Миссис Йергер, я чувствую, все еще там. (Фамилия другая, но сам тип неистребим.) Не подвластные ни безрассудству, ни легкомыслию, такие особы вечны, как и их угрюмые мистеры Йергеры, которые отличаются от них лишь полом да одеждой, если только мистеры у них есть (такие миссис Йергер в них не нуждаются). Миссис Йергер не только заведуют архивами, они становятся и мэрами, директорами школ, деканами колледжей, судьями, прокурорами, полковниками, заправилами Американского легиона, главными прокурорами штата, президентами Соединенных Штатов Америки и руководителями небольших отделов в фирмах вроде моей. Вместе с Грином, Блэком и Горацием Уайтом я и сам, случалось, выступал в роли тирана по отношению к своим подчиненным в Фирме и нередко разыгрываю тирана дома с женой, дочерью, сыном и, случается, даже с моим слабоумным ребенком, который тоже не понимает, что делается на свете.

(– Как ты можешь называть его слабоумным? – в сердцах набрасывается на меня жена. – Как ты можешь так о нем говорить? Он же твоя плоть и кровь!

– По словарю «слабоумным» считается всякий, чье умственное развитие останавливается в три-четыре года, даже если он моя плоть и кровь, – холодно сообщаю я.)

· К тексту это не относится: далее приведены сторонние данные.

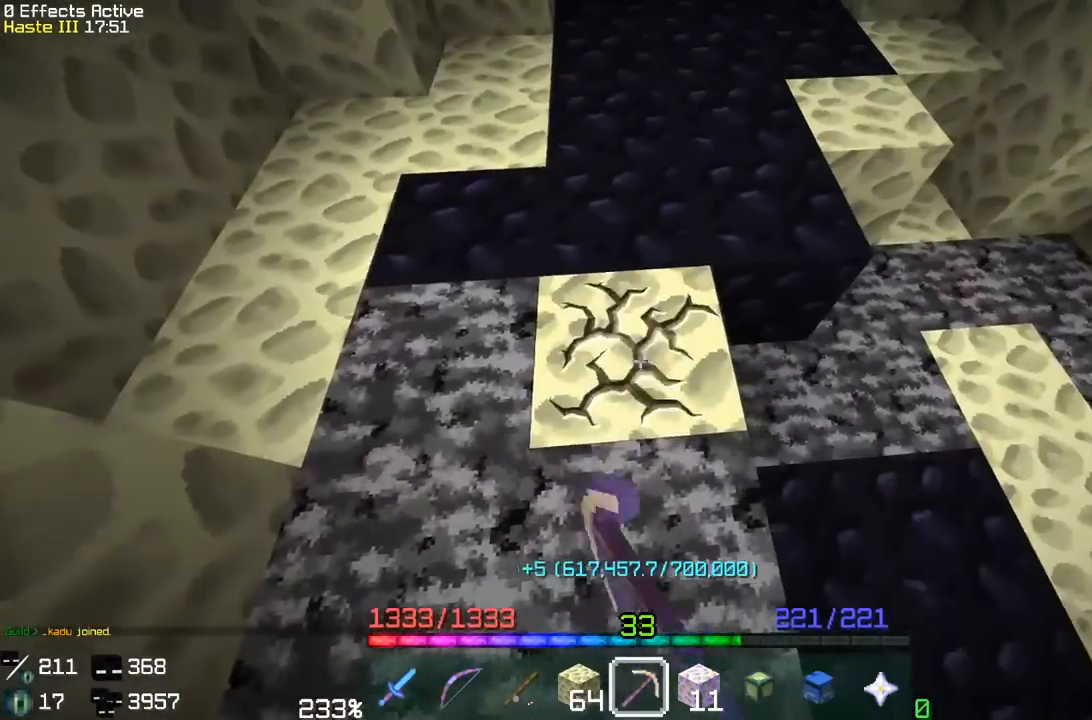
{"keys": ["w"], "mouse": ["left"], "events": [[67, "d", "up"], [283, "w", "down"], [317, "a", "down"], [417, "a", "up"]]}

Я перестаю хромать на манер Кейгла, шагнув вперед, становлюсь почти рядом, искоса внимательно к ней присматриваюсь, хочу понять, насколько внимательно она присматривается ко мне (тоже искоса). Она сегодня без «грации» – обычно это означает, что она хорошо настроена. Цветная служанка с полными плечами укрылась в глубине нашей просторной кухни и неслышно колдует над деревянной салатницей, которую мы купили у другой цветной с полными плечами, когда проводили отпуск на Ямайке. Служанка меня боится (так мне кажется, а я боюсь ее). Жена стоит у плиты и помешивает красное вино в кастрюле с темным мясом – то ли это куриная печенка, то ли куски говядины. Бутылка с вином больше чем наполовину пуста (или меньше чем на половину полна. Ха-ха). Осторожненько прохожу за спиной у жены, беру стакан и кубики льда (хотя при мысли о кубинке меня подмывает закричать olé![2]) и силюсь вспомнить, в каких отношениях мы расстались с женой нынче утром или заснули накануне вечером, – надо же мне знать, сердится ли она еще на меня за что-то, что я сказал или, наоборот, не сказал, сделал или, наоборот, не сделал и о чем уже начисто позабыл.